[Instructions to follow] Please locate each line below that contains the string "format", matching case exactly, and copy every such line in full.
• • • • • • •
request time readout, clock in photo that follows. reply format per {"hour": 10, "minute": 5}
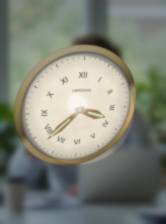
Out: {"hour": 3, "minute": 38}
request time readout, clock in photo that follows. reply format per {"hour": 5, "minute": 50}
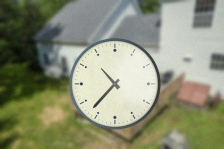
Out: {"hour": 10, "minute": 37}
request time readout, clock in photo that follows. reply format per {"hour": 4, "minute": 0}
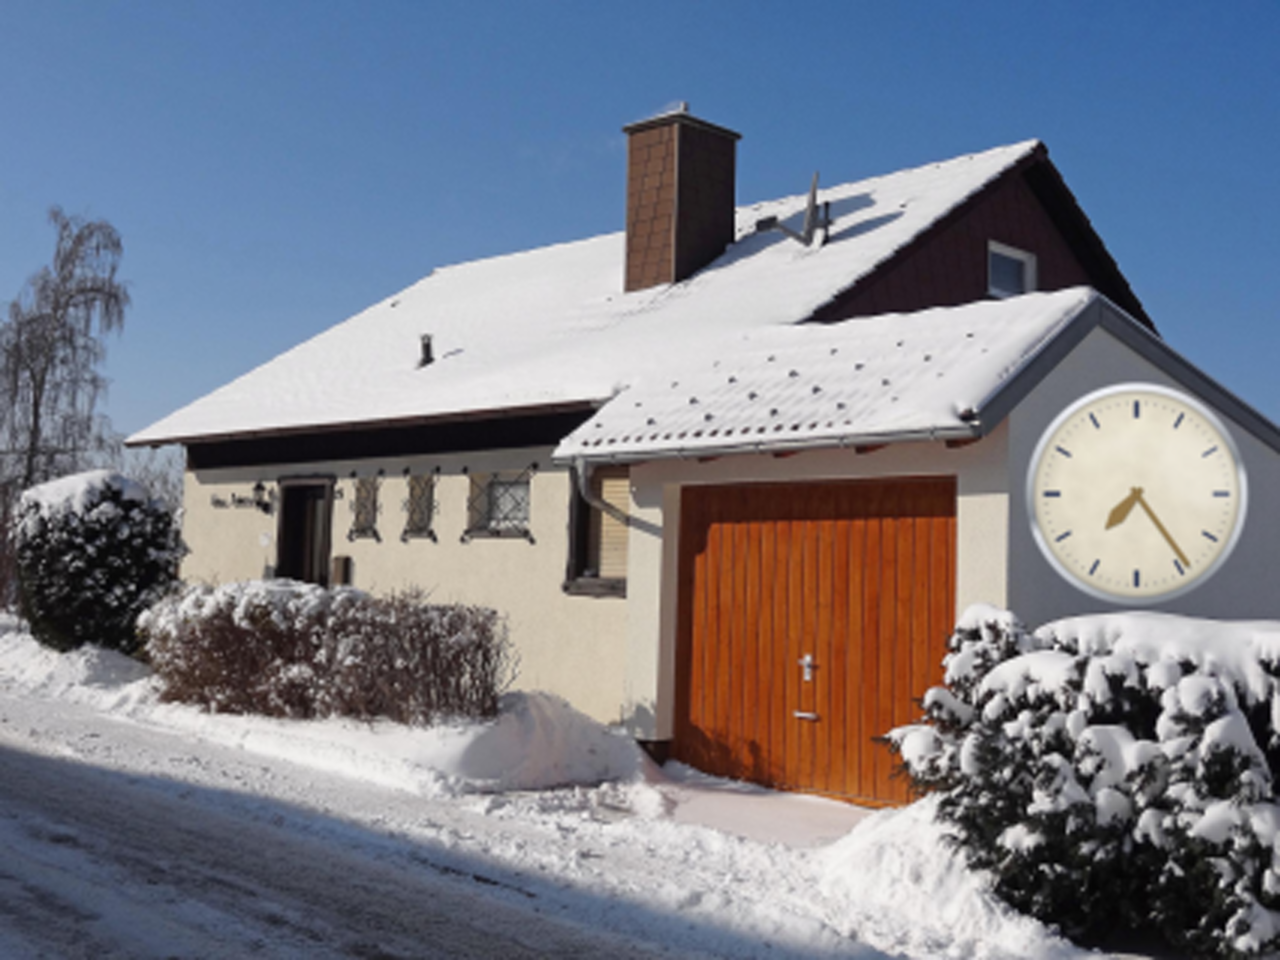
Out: {"hour": 7, "minute": 24}
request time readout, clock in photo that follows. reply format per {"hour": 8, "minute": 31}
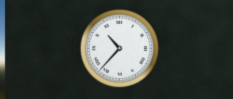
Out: {"hour": 10, "minute": 37}
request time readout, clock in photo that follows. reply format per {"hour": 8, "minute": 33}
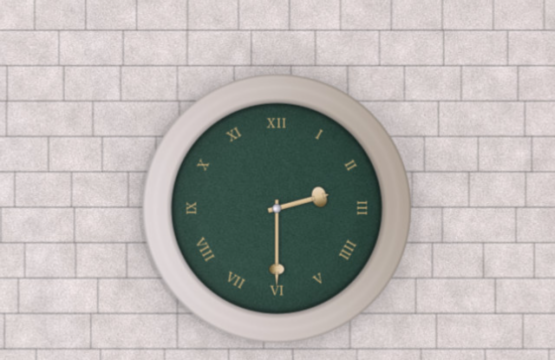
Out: {"hour": 2, "minute": 30}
• • • • • • •
[Solution to this problem]
request time readout, clock in photo that follows. reply format per {"hour": 10, "minute": 5}
request time readout, clock in photo that follows. reply format per {"hour": 5, "minute": 50}
request time readout, clock in photo that follows. reply format per {"hour": 4, "minute": 0}
request time readout, clock in photo that follows. reply format per {"hour": 8, "minute": 31}
request time readout, clock in photo that follows. reply format per {"hour": 8, "minute": 33}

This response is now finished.